(PROVIDED TEXT):
The Performing Arts for Social Change
Semester: Year
In today’s world, theatre is increasingly defined as a commercial enterprise. This course will examine the use of theatre for social change, examining its history, practice, theory, role, and production. Discussions will include an examination of approaches to using theatre for creating personal and social change and the key elements of successful projects. Interactive class sessions will include participation in a creative process involving community building, team building, conflict resolution, social analysis, and scene creation. Each student will be expected to develop a coherent theory of change, construct a viable performing arts-based project “blueprint,” and participate in a performance event created from the creative process. Students will also visit one Saturday rehearsal of the City at Peace project in New York City, a nonprofit organization using the performing arts to empower teenagers to transform their lives and communities. This class meets once a week.
Producing
DownStage
Semester: Year
DownStage is an intensive, hands-on conference in theatrical production. DownStage student producers administrate and run their own theatre company. They are responsible for all aspects of production, including determining budgeting and marketing an entire season of events and productions. Student producers are expected to fill a variety of positions, both technical and artistic, and to sit as members of the board of directors of a functioning theatre organization. In addition to their obligations to class and designated productions, DownStage producers are expected to hold regular office hours. Prior producing experience is not required. First-year undergraduate students are not eligible. This class meets twice a week.
Internships
Conference for Internships
Semester: Year
For students who wish to pursue a professional internship as part of their program. All areas of producing and administration are possible: production, marketing, advertising, casting, development, etc. Students must have at least one full day each week to devote to the internship. Through individual meetings, we will best determine each student’s placement to meet individual academic and artistic goals.

(Source records)
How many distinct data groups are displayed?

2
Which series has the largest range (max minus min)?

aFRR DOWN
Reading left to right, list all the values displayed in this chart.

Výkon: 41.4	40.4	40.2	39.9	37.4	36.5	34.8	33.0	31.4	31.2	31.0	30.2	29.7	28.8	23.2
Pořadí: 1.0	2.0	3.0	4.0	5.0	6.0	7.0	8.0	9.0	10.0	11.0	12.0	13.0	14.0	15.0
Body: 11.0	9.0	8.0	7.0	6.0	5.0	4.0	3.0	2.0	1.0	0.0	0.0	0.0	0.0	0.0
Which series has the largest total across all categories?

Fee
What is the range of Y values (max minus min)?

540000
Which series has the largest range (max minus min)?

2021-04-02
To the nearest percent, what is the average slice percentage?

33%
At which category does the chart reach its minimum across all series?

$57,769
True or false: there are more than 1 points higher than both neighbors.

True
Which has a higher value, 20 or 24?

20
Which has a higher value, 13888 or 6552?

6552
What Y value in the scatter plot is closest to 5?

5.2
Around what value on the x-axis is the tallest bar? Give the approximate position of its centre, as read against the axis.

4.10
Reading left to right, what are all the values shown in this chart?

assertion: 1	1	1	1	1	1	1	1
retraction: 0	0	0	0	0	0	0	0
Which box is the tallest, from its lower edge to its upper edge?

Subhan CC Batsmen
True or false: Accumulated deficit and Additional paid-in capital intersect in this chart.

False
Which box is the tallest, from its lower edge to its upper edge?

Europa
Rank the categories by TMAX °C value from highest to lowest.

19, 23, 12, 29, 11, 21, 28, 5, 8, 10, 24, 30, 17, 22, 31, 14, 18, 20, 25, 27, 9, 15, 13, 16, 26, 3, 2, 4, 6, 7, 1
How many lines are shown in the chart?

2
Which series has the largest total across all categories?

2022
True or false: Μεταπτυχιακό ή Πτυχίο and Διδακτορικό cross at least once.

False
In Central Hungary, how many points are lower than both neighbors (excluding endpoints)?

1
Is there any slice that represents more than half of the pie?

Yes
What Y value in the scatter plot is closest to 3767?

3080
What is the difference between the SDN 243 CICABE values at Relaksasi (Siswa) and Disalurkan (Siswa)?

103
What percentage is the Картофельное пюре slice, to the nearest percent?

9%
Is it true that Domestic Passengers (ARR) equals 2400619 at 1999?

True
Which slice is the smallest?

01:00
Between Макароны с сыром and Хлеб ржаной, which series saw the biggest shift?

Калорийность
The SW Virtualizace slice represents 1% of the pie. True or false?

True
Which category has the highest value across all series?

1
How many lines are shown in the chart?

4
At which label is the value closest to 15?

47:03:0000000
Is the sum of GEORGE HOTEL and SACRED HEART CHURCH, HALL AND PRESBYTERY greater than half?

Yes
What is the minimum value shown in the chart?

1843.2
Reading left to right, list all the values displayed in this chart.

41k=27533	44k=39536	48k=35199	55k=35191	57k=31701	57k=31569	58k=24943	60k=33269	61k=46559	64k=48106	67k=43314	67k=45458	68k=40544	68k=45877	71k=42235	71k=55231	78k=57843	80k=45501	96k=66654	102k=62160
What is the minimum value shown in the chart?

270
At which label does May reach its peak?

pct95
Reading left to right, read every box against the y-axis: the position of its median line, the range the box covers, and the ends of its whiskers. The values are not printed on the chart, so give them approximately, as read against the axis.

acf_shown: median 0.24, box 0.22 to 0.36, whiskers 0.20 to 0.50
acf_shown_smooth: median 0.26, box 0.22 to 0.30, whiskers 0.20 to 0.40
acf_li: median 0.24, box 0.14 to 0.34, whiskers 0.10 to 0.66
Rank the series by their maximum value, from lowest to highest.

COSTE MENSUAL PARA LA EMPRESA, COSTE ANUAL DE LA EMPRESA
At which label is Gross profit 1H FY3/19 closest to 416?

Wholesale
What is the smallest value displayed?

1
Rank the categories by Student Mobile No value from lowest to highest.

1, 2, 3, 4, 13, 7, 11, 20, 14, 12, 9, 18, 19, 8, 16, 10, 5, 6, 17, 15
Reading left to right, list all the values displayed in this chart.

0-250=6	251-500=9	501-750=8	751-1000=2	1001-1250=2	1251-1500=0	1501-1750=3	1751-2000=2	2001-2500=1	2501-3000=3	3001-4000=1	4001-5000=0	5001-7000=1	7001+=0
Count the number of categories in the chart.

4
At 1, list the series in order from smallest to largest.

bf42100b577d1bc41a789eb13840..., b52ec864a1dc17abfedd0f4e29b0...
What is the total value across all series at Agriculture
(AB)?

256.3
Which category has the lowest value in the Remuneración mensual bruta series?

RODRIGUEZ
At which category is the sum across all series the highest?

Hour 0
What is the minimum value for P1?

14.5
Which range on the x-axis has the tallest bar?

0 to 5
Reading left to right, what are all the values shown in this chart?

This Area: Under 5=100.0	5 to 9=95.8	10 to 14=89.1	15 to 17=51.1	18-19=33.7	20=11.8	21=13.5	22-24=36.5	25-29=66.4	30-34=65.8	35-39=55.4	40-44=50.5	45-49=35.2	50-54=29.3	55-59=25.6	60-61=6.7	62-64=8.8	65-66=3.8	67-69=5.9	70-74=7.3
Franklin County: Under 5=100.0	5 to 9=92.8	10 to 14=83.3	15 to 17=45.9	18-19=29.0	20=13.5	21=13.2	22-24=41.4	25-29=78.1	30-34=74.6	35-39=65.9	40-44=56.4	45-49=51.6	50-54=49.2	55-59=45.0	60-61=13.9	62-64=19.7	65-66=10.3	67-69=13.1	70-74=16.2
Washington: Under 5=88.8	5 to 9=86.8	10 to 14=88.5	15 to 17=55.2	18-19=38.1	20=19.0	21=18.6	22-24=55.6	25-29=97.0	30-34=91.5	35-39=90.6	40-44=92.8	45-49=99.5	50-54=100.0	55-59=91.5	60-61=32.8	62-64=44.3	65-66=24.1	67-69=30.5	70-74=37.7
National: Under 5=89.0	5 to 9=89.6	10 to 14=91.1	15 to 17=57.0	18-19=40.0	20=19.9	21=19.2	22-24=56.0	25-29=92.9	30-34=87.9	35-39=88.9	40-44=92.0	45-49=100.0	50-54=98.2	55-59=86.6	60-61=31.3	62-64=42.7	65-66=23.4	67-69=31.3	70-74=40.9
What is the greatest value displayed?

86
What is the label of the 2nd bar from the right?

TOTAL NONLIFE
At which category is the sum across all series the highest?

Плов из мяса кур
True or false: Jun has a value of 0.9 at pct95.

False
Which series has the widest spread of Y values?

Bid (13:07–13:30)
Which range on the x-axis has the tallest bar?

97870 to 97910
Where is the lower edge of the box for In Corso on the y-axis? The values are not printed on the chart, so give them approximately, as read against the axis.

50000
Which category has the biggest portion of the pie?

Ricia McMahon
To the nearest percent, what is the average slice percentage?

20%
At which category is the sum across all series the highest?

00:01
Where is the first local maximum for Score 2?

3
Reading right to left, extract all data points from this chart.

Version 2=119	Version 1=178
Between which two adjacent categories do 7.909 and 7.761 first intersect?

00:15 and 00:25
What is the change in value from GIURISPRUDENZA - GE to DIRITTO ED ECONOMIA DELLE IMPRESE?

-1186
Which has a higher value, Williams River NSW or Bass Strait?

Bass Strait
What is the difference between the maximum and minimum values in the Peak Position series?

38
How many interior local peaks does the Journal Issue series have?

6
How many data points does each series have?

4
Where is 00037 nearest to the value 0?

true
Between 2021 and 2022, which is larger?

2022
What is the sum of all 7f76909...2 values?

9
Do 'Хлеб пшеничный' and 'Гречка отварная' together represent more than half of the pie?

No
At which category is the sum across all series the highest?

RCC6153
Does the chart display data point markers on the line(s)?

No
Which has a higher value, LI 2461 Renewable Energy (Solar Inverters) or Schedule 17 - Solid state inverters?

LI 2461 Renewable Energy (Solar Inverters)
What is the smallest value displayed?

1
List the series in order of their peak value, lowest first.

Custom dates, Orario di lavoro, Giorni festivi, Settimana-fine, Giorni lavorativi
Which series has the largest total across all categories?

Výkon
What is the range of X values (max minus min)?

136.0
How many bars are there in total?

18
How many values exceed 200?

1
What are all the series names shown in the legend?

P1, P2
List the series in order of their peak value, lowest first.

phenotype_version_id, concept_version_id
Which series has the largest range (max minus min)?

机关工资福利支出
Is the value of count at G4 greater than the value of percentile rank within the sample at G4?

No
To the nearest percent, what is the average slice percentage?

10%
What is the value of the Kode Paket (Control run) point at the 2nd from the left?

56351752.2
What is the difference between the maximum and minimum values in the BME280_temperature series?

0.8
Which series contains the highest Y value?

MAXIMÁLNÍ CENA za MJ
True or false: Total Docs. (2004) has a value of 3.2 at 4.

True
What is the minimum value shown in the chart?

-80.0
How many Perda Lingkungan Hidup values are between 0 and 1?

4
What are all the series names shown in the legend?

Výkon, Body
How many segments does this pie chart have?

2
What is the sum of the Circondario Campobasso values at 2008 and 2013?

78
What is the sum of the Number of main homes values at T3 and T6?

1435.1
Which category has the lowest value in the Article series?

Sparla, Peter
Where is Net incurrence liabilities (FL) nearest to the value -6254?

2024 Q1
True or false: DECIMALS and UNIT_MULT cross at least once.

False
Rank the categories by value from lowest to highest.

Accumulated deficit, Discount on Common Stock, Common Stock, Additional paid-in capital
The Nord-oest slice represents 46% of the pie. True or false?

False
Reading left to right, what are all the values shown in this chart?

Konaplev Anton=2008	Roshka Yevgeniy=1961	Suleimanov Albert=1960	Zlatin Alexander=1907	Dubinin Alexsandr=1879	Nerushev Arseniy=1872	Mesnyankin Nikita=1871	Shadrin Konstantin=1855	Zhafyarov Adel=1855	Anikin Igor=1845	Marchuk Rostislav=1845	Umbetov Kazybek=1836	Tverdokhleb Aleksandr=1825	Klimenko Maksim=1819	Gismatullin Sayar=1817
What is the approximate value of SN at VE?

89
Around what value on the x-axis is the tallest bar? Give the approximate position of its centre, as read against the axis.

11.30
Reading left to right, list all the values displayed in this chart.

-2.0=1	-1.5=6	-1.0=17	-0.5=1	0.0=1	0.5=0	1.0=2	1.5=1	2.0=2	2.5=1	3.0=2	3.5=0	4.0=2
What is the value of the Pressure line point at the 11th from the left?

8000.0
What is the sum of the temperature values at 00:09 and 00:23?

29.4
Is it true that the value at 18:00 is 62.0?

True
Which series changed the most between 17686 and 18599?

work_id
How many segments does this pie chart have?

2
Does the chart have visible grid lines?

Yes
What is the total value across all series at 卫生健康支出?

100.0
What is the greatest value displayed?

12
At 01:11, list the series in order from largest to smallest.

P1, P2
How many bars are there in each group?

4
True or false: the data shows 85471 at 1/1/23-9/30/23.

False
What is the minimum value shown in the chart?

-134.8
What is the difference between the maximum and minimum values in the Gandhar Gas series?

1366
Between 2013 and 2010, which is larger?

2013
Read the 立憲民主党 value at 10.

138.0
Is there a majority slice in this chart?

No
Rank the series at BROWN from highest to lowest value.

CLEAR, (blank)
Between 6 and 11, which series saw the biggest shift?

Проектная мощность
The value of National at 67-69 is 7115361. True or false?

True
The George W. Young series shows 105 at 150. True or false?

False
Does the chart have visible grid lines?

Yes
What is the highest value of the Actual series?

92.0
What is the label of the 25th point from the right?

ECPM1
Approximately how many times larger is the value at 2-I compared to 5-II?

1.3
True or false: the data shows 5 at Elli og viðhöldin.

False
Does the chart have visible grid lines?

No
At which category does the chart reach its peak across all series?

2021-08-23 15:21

(EXERCISE TASKS):
A. Can you shorten the course-descriptions paragraph that begins "DownStage is an intensive, hands-on conference" into a brief list that keeps its main facts?
B. Extend the theatre course descriptions, beginning right after their final sentence.
The entries come from a separate source and are not part of the course descriptions.

(OUTPUTS IN ORDER):
A.
- A hands-on conference in theatrical production.
- Student producers run their own theatre company and handle all aspects of production, including budgeting and marketing a full season.
- They fill technical and artistic positions and sit on the board of directors.
- They hold regular office hours as well as meeting class and production obligations.
- No prior producing experience is required; first-year undergraduates are not eligible.
- Meets twice a week.

B.
Outside Programs
Theatre students may be invited to participate in outside programs, including the following:
The Play’s The Thing…Sarah Lawrence College Playwriting Summer Intensive
Playwriting Summer Intensive is a five-day, five-night workshop designed to provide traditional and innovative guidance in the art and craft of writing plays. Student writers have the opportunity to work with our faculty playwrights, working playwrights all, in daily classes and one-on-one meetings. Each member of the playwriting faculty offers a distinct voice and perspective, and each class is designed to lend a particular approach to the creation of a play. All students have the chance for their work to be read aloud by Sarah Lawrence graduate student actors, under the guidance of faculty directors. Students also have the opportunity to work with actors on structured improvisations of their written material. Guests join the faculty seminars on a broad range of interests. All students and faculty meet together for meals, group discussions, and nightly readings of student written material. More information is available at www.slc.edu/summer.
La MaMa E.T.C.
Summer 2010
La MaMa E.T.C. in New York sponsors two summer events in Italy in conjunction with Sarah Lawrence. They are the International Symposium for Directors, a three-week training program for professional directors, choreographers, and actors, where internationally renowned theatre artists conduct workshops and lecture/demonstrations; and the Playwright Retreat, a one-week program, where participants have ample time to work on new or existing material. Each day, master playwright Lisa Kron will meet with the playwrights to facilitate discussions, workshops, and exercises designed to help the writers with whatever challenges they are facing. More information is available at www.lamama.org/italy/directorssymposium.html and www.lamama.org/italy/PlaywrightRetreat.html.